How Do I Use and Check GPUs on HPC Clusters?

GPUs available on the HPC clusters can be listed by using the valar-nodes and kuacc-nodes commands.

Example Output

Requesting GPUs in a SLURM Job

You can request GPUs in your SLURM job script using the --gres (Generic RESources) flag.;

CODE

#SBATCH --gres=gpu:tesla_t4:1

This requests 1 Tesla T4 GPU. You can also request any GPU type using:

CODE

#SBATCH --gres=gpu:1

or combine with a constraint to reserve a specific type:

CODE

#SBATCH --gres=gpu:1 
#SBATCH --constraint=tesla_t4

GPU Specifications on VALAR

Here is the updated list of GPUs available on VALAR nodes:

GPU Type	Memory	CUDA Cores	Node Names
Tesla T4	16GB	2560	ai[01–10], ag04
Tesla V100	32GB	5120	ai[11–14], it[01–04]
Ampere A40	48GB	10752	ai[18–26]
RTX A6000	48GB	10752	ai[15–17]
Lovelace L40S	48GB	10752	ai[27–35], star[01–04]
GTX 1080 Ti	11GB	3584	ag01
Tesla A100	80GB	6912	rk02

Notes:

Tesla T4: Optimized for inference workloads.
Tesla V100: Equipped with Tensor Cores, suitable for deep learning.
Ampere A40: Supports AI, rendering, and multi-workload acceleration.
RTX A6000: High-end visual computing and AI tasks.
Lovelace L40S: Data center GPU for AI and graphics-intensive tasks.
GTX 1080 Ti: Legacy high-performance GPU for smaller workloads.
Tesla A100: Top-tier AI and HPC GPU with massive memory.

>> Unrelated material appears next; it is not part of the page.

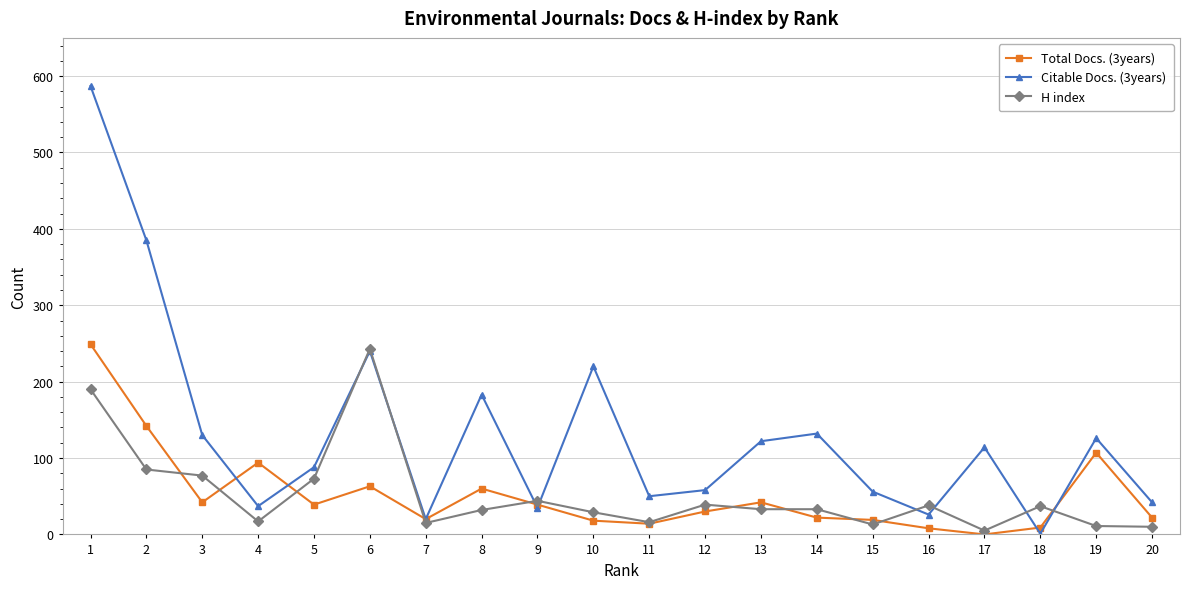

What is the average value of the Total Docs. (3years) series?

52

Monitoring GPUs While Running Jobs

You can monitor GPU usage on compute nodes via nvidia-smi and nviwatch. “nviwatch” can only be used on VALAR and must first be loaded with the “module load nviwatch" command to the node running your job:

nvidia-smi

nviwatch

Memory Usage shows the GPU memory currently used by your jobs.

Processes lists which jobs are using which GPU. You can check the process owner using ps aux | grep <PID>. With the nviwatch tool, it is possible to access all this information and more from the same screen.

This helps avoid over-reserving high-end GPUs (like Tesla V100) for jobs that only need a small amount of GPU memory.

Best Practices

Reserve only the number and type of GPUs your job actually needs.
Use nvidia-smi to monitor GPU utilization during test runs.
Cancel idle or finished GPU jobs to free resources for other users.
Combine --gres with constraints if you need a specific GPU type.